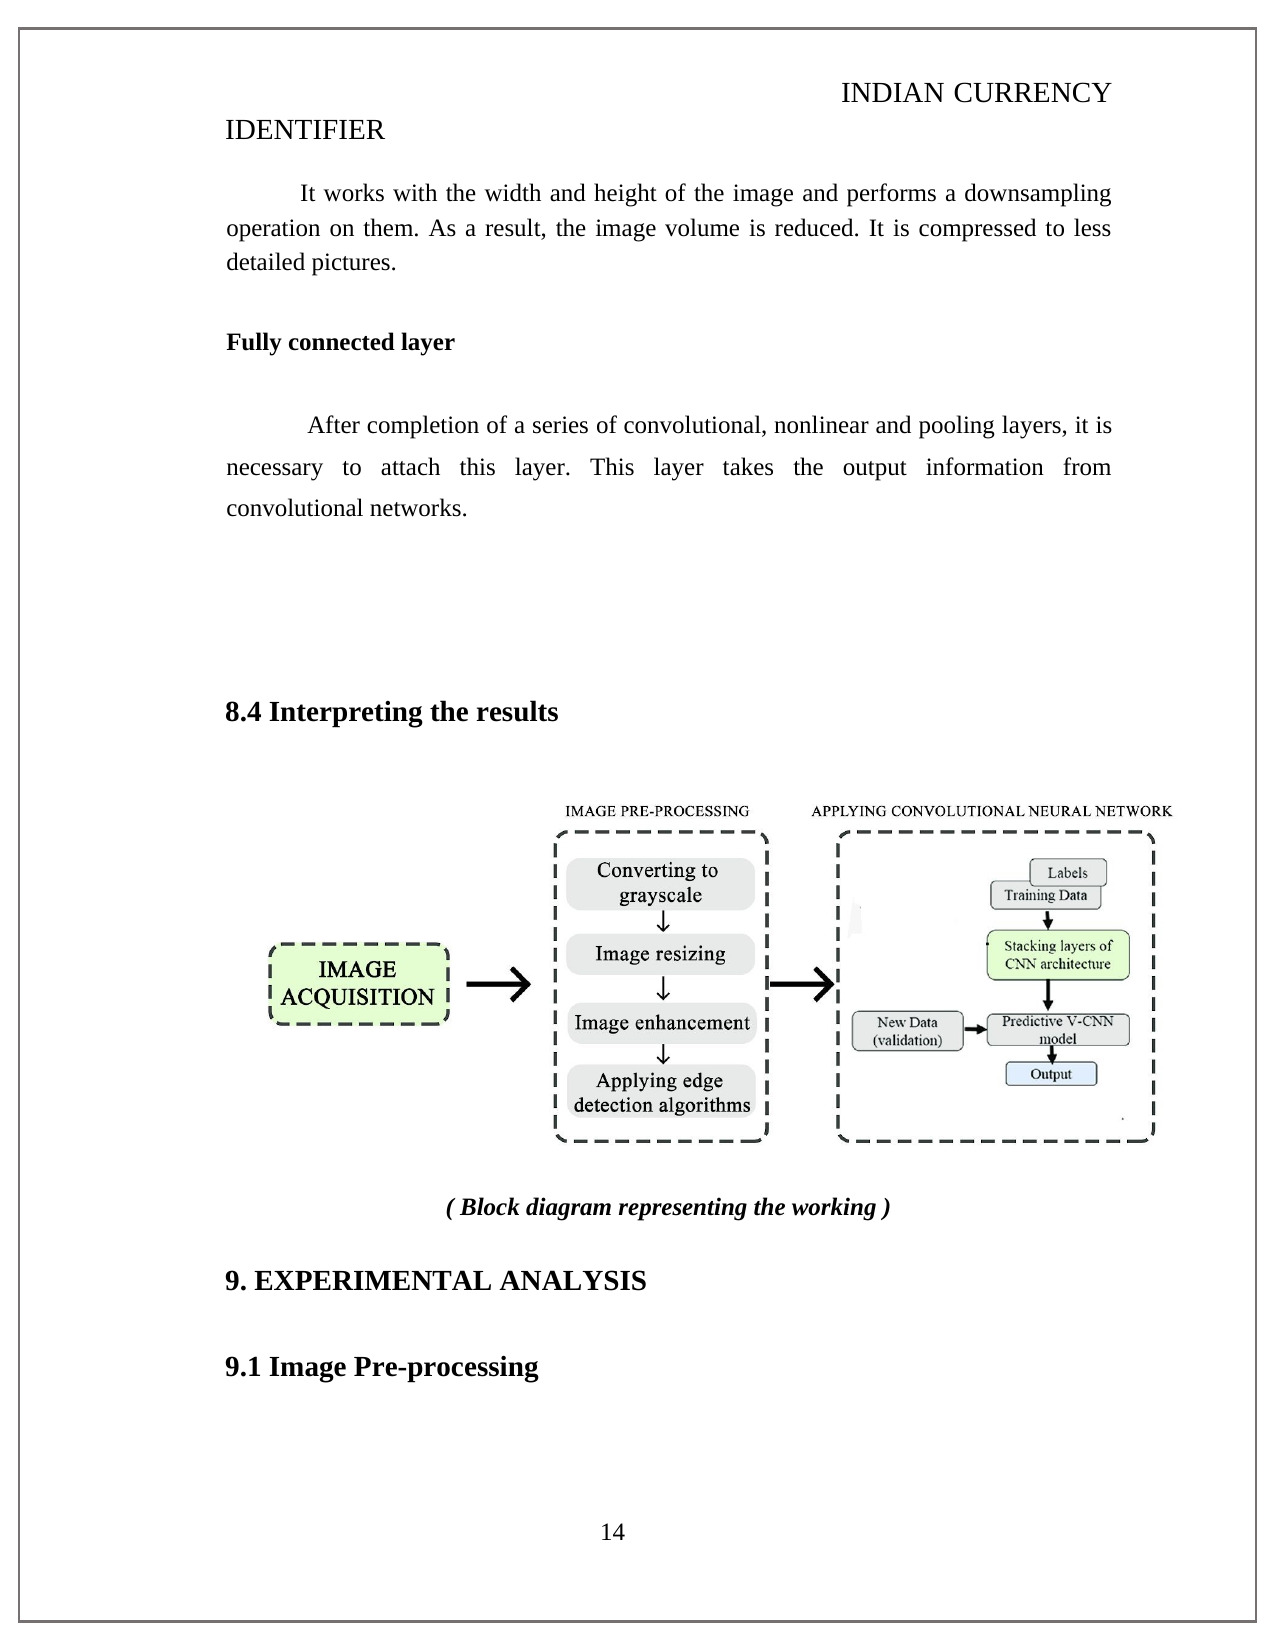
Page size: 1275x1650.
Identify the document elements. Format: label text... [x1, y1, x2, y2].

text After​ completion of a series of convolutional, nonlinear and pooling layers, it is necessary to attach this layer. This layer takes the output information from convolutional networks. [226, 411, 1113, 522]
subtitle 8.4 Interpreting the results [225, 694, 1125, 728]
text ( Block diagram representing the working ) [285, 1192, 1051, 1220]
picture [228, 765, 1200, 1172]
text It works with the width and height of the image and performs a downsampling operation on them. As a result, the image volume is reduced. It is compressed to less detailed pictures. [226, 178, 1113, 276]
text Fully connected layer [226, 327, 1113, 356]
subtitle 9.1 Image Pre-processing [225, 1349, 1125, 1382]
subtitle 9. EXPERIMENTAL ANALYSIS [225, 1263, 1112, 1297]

————

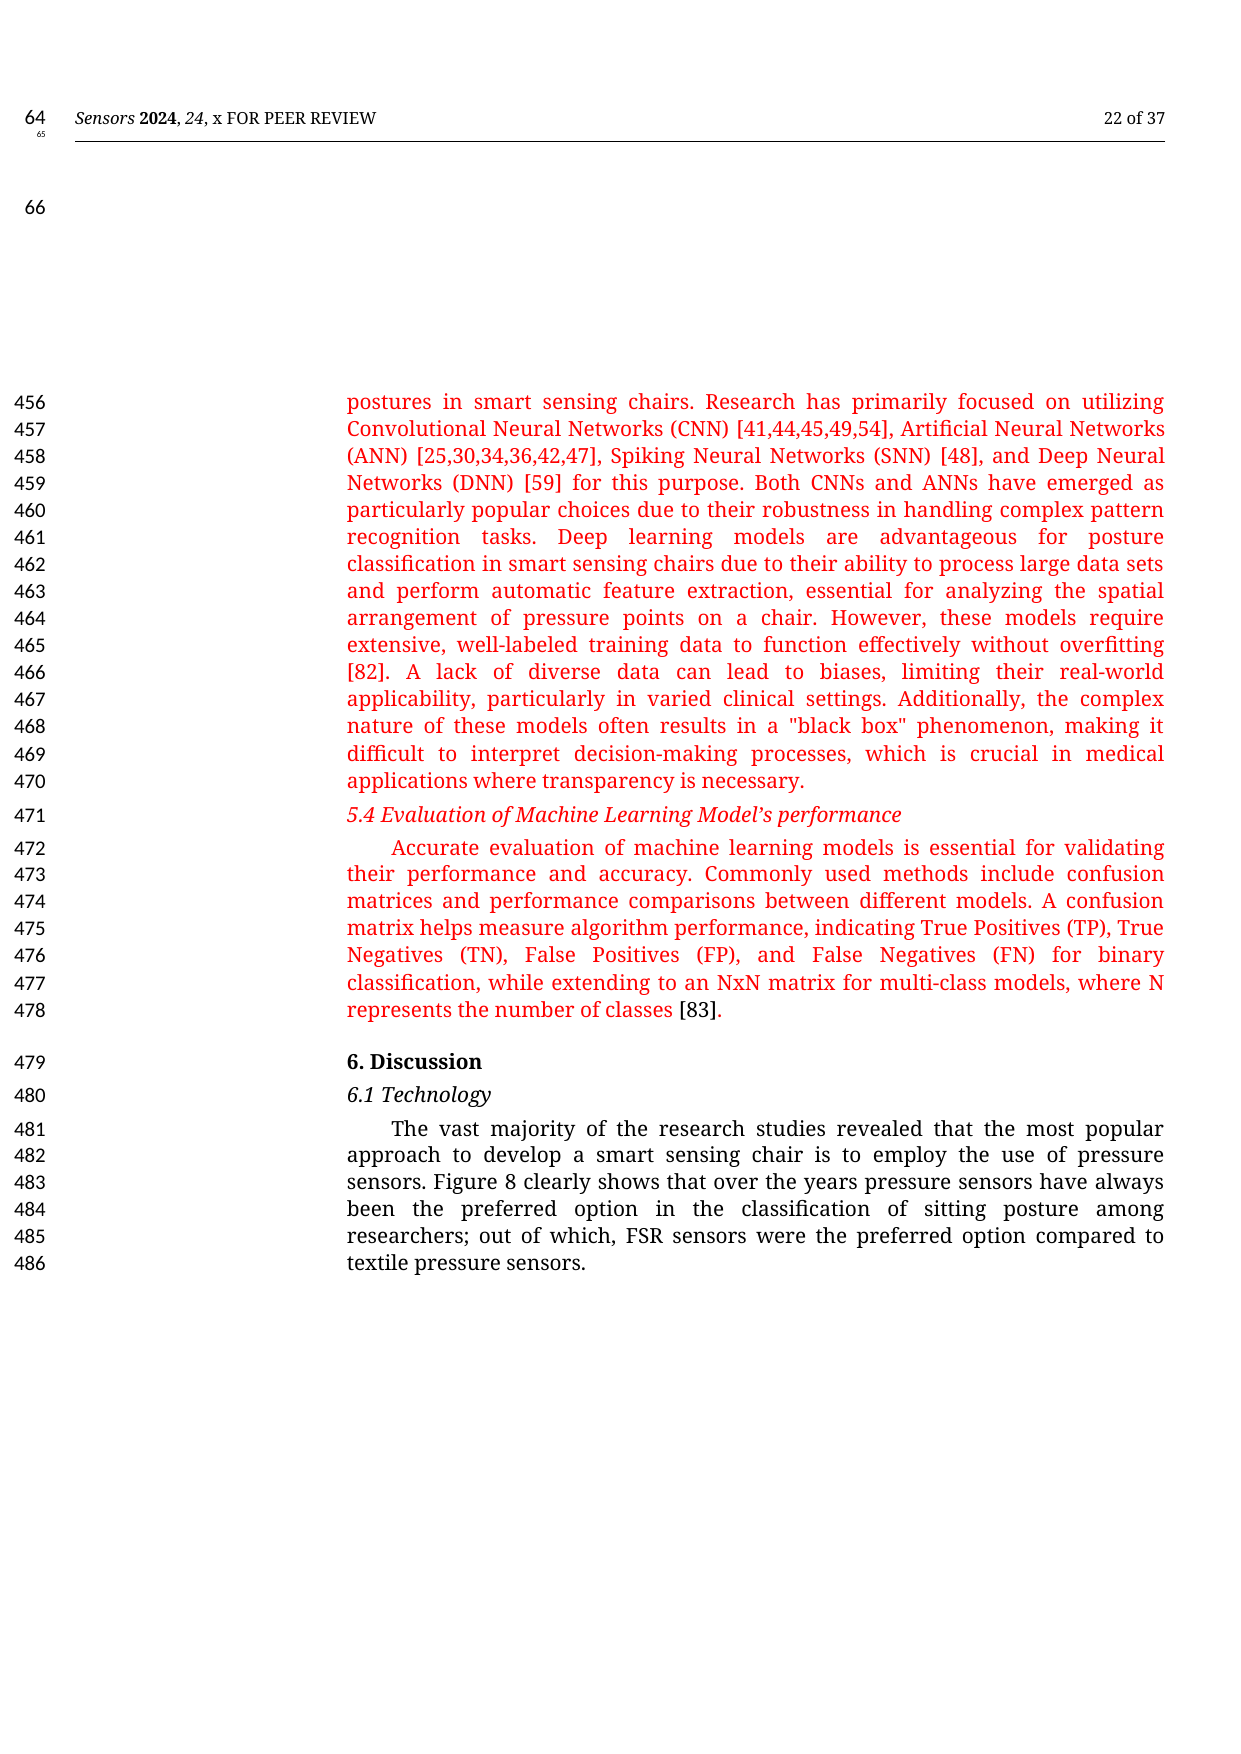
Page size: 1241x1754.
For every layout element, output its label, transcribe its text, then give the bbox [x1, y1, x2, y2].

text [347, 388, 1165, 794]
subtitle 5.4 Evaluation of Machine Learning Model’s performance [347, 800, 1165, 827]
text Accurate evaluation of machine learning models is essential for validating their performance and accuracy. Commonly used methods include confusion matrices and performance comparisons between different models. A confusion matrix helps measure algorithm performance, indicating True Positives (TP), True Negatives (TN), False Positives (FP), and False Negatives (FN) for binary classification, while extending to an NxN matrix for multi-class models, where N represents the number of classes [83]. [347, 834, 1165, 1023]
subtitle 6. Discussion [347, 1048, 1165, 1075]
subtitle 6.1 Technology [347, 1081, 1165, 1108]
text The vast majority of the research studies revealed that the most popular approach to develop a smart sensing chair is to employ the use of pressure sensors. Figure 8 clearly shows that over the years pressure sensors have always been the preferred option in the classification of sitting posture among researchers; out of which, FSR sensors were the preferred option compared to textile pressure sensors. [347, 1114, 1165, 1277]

————

Task to complete.
From the records above, pull out every line containing the word "size".

Expected answer.
Page size: 1275x1650.
Page size: 1241x1754.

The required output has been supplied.